Policies, monitoring, and enforcement
Encryption at rest is only effective if you enforce it and produce evidence. Implement preventive controls (deny unencrypted uploads via policies), detective controls (continuous scans: AWS Config, Azure Policy, GCP Organization Policy scanner), and logging (CloudTrail, Azure Monitor/Diagnostics, Cloud Audit Logs). Limit KMS/CMEK access to personas that truly need it, and log all key usage and administrative actions. Configure automated alerts for risky events (e.g., a new key created, key rotation disabled, or Decrypt/GenerateDataKey calls from unexpected principals).
Small-business scenarios and practical tips
Scenario 1: Small defense subcontractor storing CAD files with CUI in S3. Practical steps: classify bucket as CUI, create an AWS KMS CMK with a strict key policy (no wildcard principals), enable automatic key rotation, set S3 default encryption to the CMK, and apply a bucket policy denying uploads that lack SSE. Keep CloudTrail and AWS Config snapshots for assessment.

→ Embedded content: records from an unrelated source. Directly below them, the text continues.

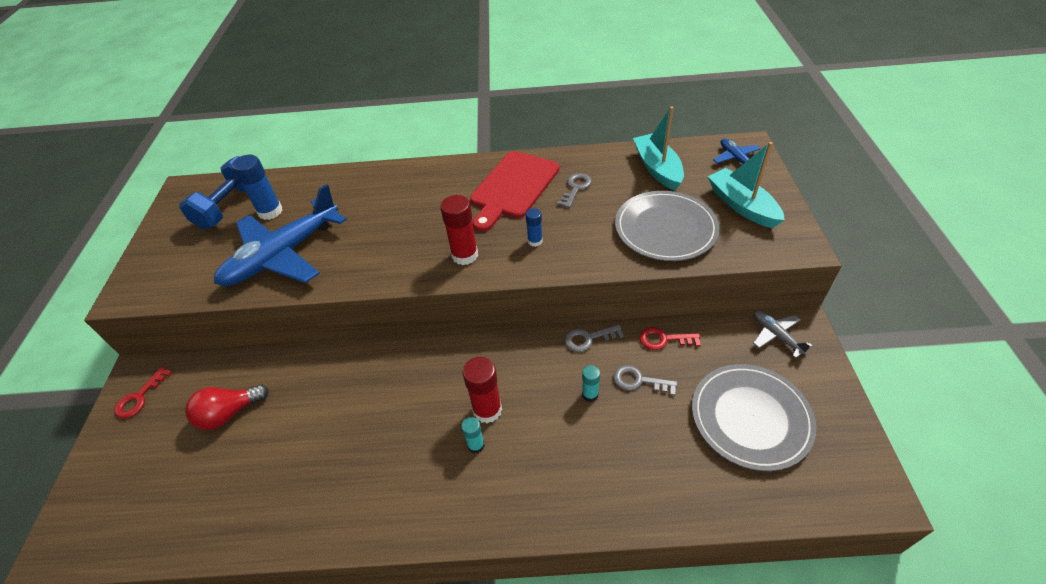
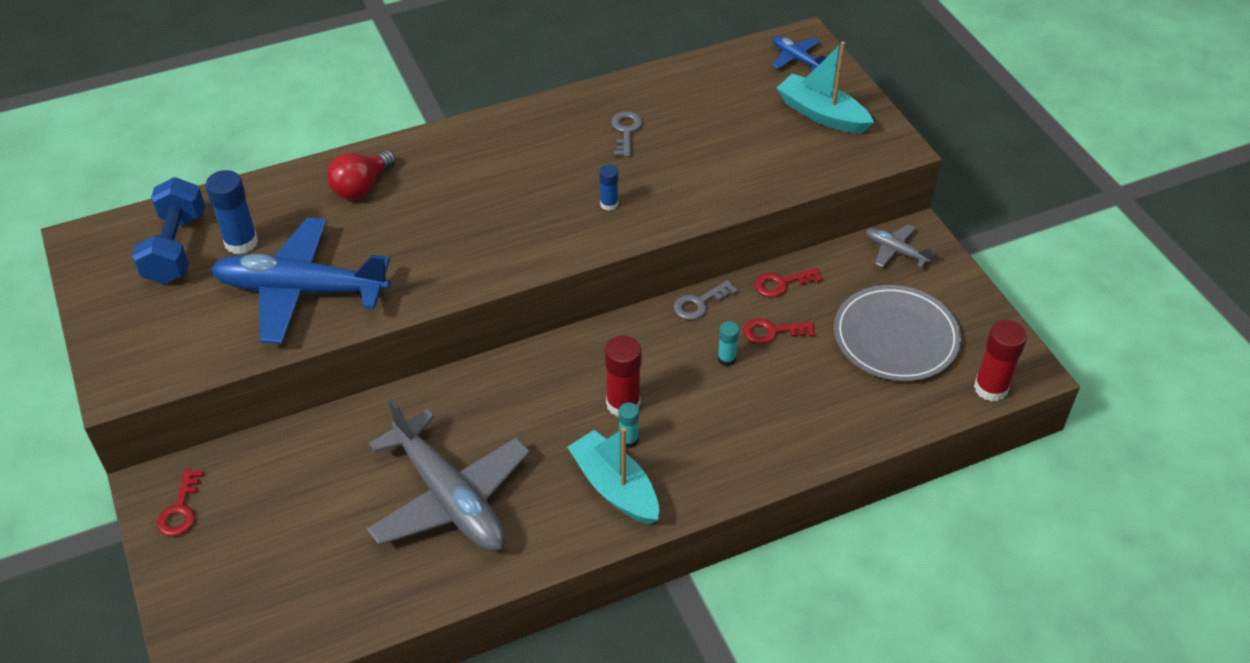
camera: 25 degrees left, 0 degrees up
red light bulb [185,384,269,430] -> red light bulb moved to [327,150,396,199]
blue plane [214,184,347,286] -> blue plane turned 75 degrees clockwise [211,217,390,344]
red glue stick [440,195,478,265] -> red glue stick moved to [974,320,1027,402]
red cutting board [470,151,560,232] -> none
grey key [613,365,678,396] -> red key [743,318,815,344]
grey plate [615,191,719,261] -> none
turquoise boat [633,106,684,191] -> turquoise boat moved to [567,428,659,524]
none -> grey plane [366,398,530,552]

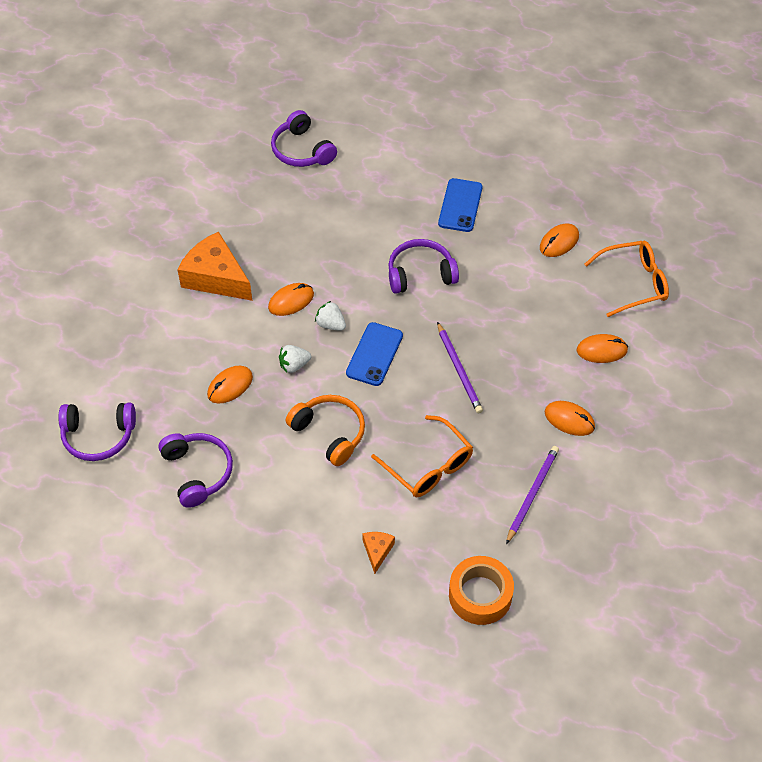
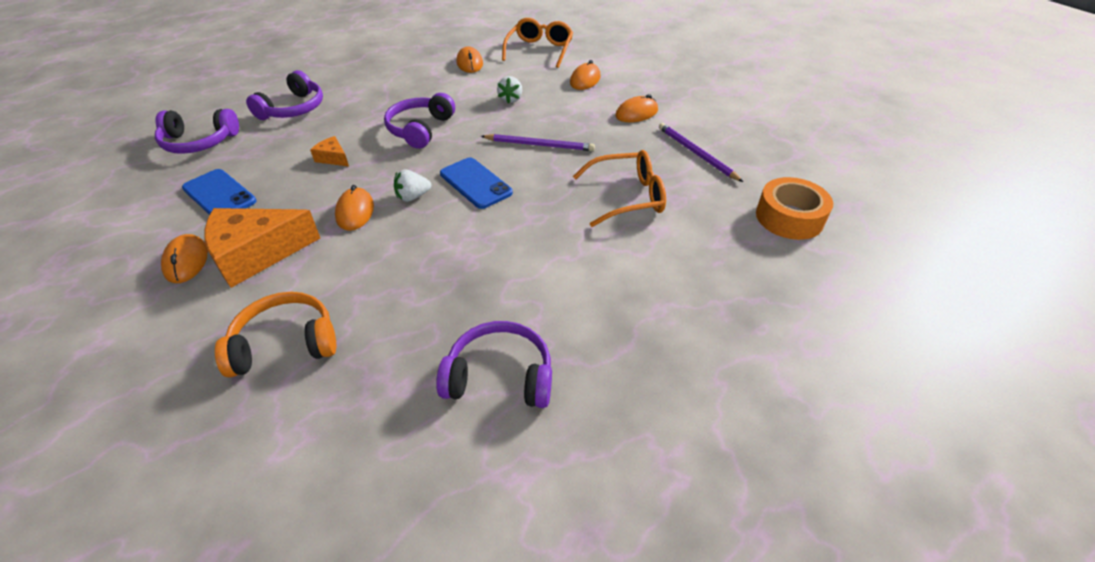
camera: 60 degrees left, 10 degrees down
purple headphones [58,403,136,461] -> purple headphones moved to [246,70,323,120]
orange mouse [207,366,253,403] -> orange mouse moved to [161,234,208,283]
white strawberry [279,345,311,373] -> white strawberry moved to [497,76,522,104]
orange headphones [286,395,365,466] -> orange headphones moved to [215,292,336,377]
orange cheese [362,532,395,574] -> orange cheese moved to [310,136,349,167]
blue phone [438,178,482,232] -> blue phone moved to [182,169,257,215]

Scenario 2: Healthcare consultancy with CUI backups in Azure: create Key Vault HSM-backed keys, assign a storage-managed identity for key use, enable diagnostic logs to a secure Log Analytics workspace, and include runbooks for key compromise response.
Best practices: use CMKs where you must demonstrate control, enable automatic rotation, separate duties (administrators vs. key custodians), protect key backups and recovery procedures, test restoration of encrypted data regularly, and include encryption evidence (screenshots, CLI outputs, logs) in your compliance artifacts. Where you cannot manage keys, use strong platform-managed encryption but document why CMKs are not used.
Risks of not implementing encryption at rest
Failing to encrypt CUI at rest or to control key access increases the risk of data exposure in case of misconfiguration, insider threat, or credentials compromise. Consequences include loss of DoD or federal contracts, remediation costs, regulatory penalties, reputational damage, and mandatory breach notifications. From a compliance standpoint, lack of encryption, missing key management, or absent logs will generate findings in NIST SP 800-171 / CMMC assessments and require POA&Ms and remediation efforts.
Summary: To meet SC.L2-3.13.16 and related NIST/CMMC requirements, inventory CUI storage, choose an encryption model (prefer CMK/CMEK for demonstrable control), apply encryption-by-default, enforce via policies, log all key usage, rotate keys, and retain evidence. Use the provider-specific commands and steps above as starting templates, adapt them to your naming/identity model, and capture configuration and logs as compliance artifacts. Begin by classifying data and applying a default encryption policy across your cloud accounts—this single action substantially reduces compliance risk and simplifies your audit trail.